Well, I had the ultrasound and everything looks ok in the health department, which is a great relief, although slightly embarassing since it makes me look completely ridiculous after my worries about death and cancer two weeks ago. And of course, it still leaves me wondering exactly what's wrong, so I'll have to learn to trust God with my uncertainties.
But you know what? I don't mind looking foolish if in some small way it's encouraging for you to hear about my worries and fears, and how God has dealt with them. Perhaps some day you'll be in a similar situation, or perhaps you were encouraged to hear how God's grace meets all our needs. Or perhaps you thought I was a bit of an idiot, and that's ok, I agree with you entirely.

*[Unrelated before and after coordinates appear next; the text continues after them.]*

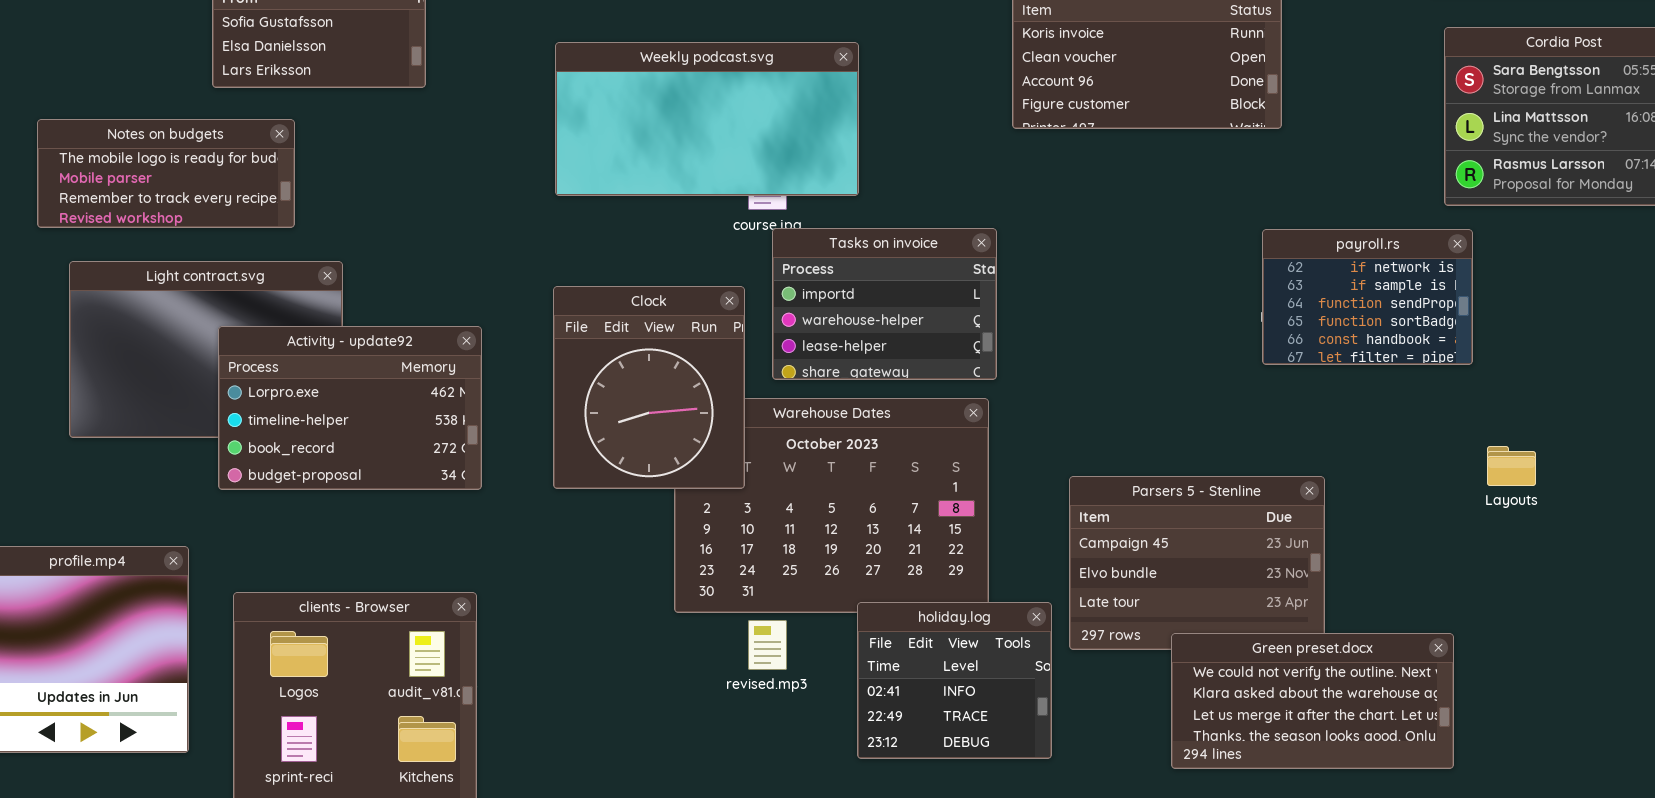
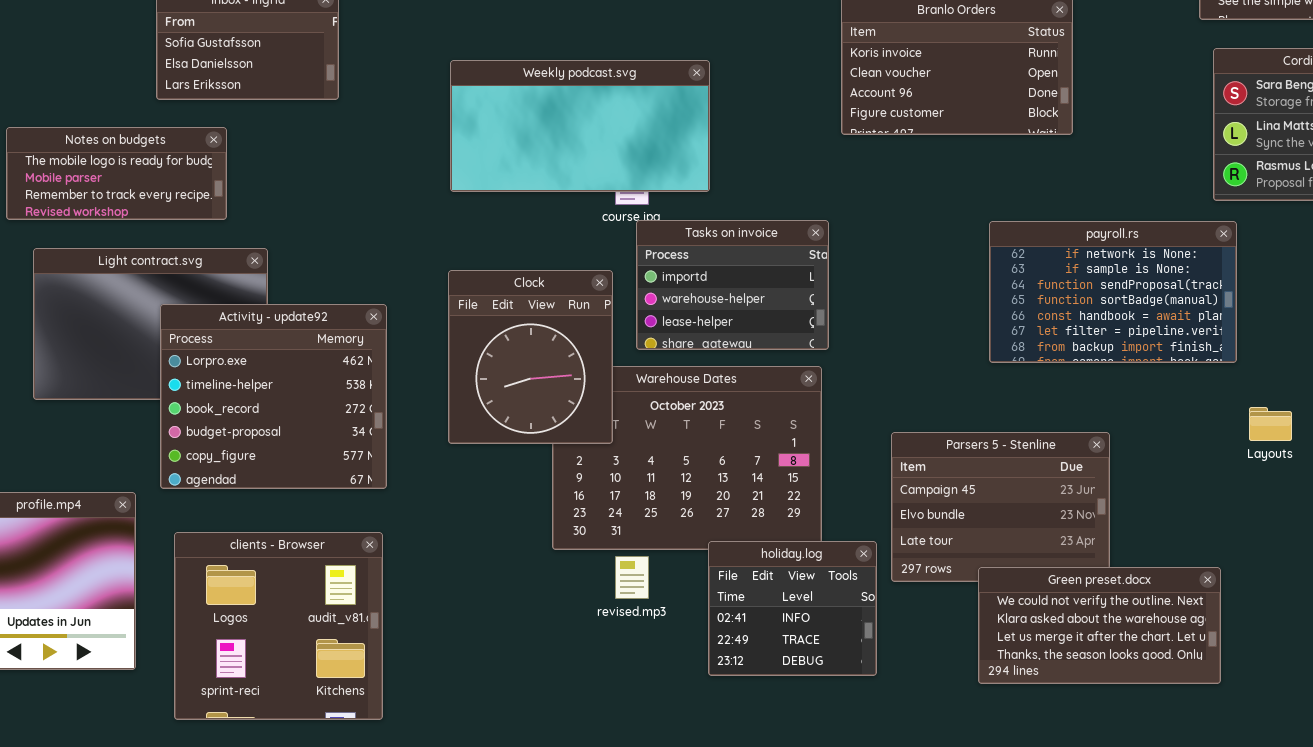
payroll.rs: [1262,229,1473,365] -> [989,221,1237,363], resized
Activity - update92: [218,326,482,490] -> [160,304,387,489], resized

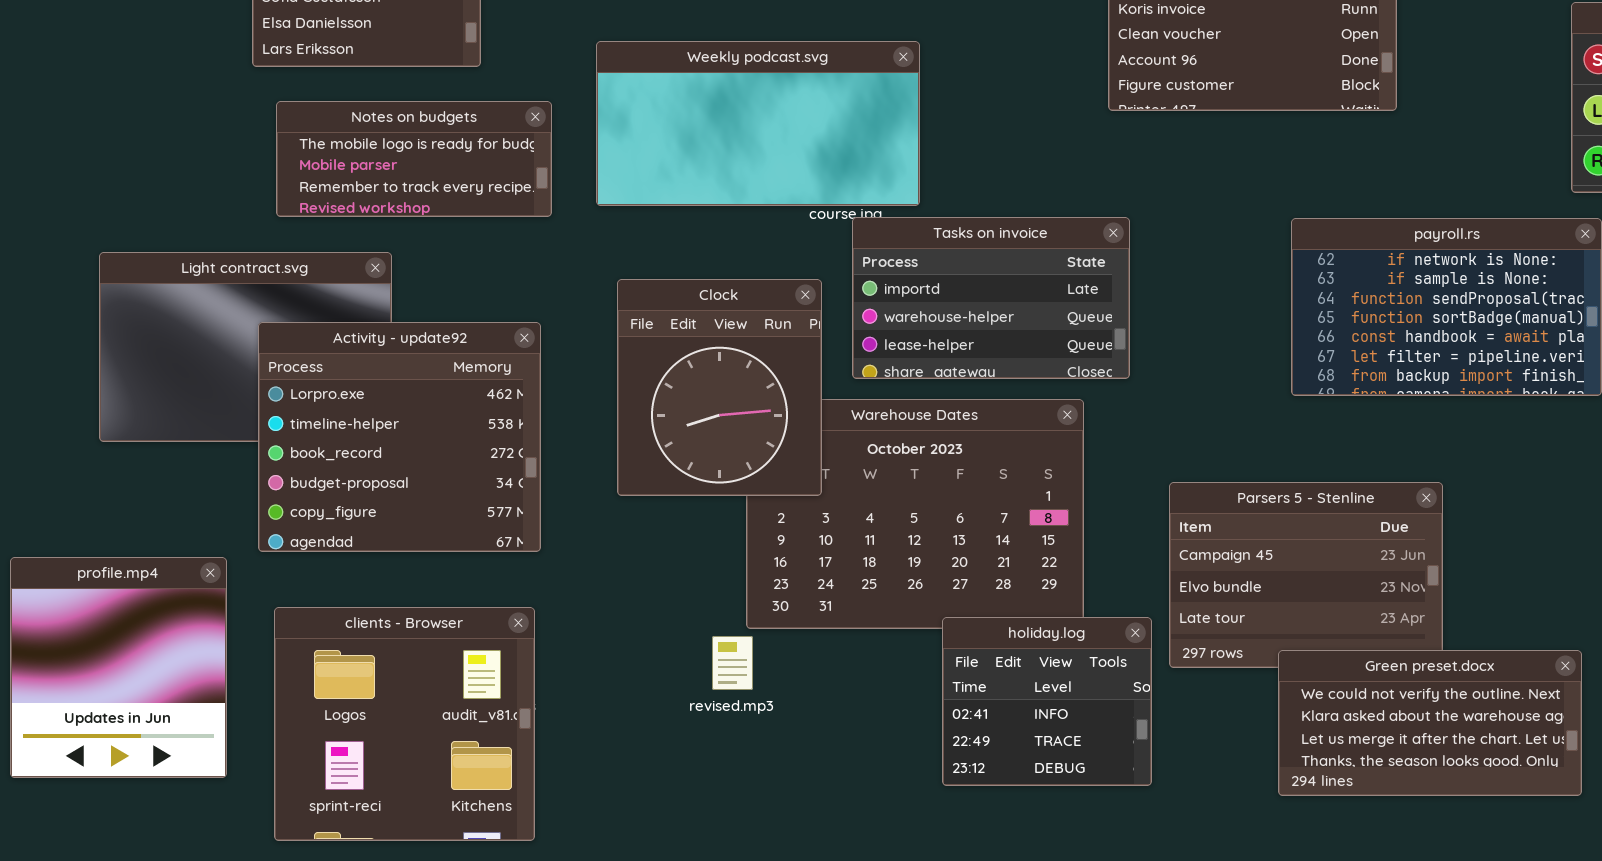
Weekly podcast.svg: [450,60,710,192] -> [596,41,920,206], moved
Notes on budgets: [6,127,227,220] -> [276,101,552,217], moved
Tasks on invoice: [636,220,829,350] -> [852,217,1130,379], resized
revised.mp3: [615,556,649,599] -> [712,636,753,690], moved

Paul once said that, in contrast to the "super-apostles" with their human wisdom, he was glad to look weak and foolish in order to preach the gospel of Christ (1 Cor. 1-4; 2 Cor. 11-12) Unlike Paul, I'm aware that it's not the gospel which is making me look foolish, I'm quite capable of that on my own. But I am happy to look like a bit of a fool if it is for your encouragement in Christ.
In fact, I've found blogging to be an excellent exercise in vulnerability and occasional embarrassment. And in the end, what matters is what people think of God, not what they think of me. So be patient with me as his wisdom is made apparent in my foolishness, and his strength is made apparent in my weakness. He deals so wisely and tenderly with us all!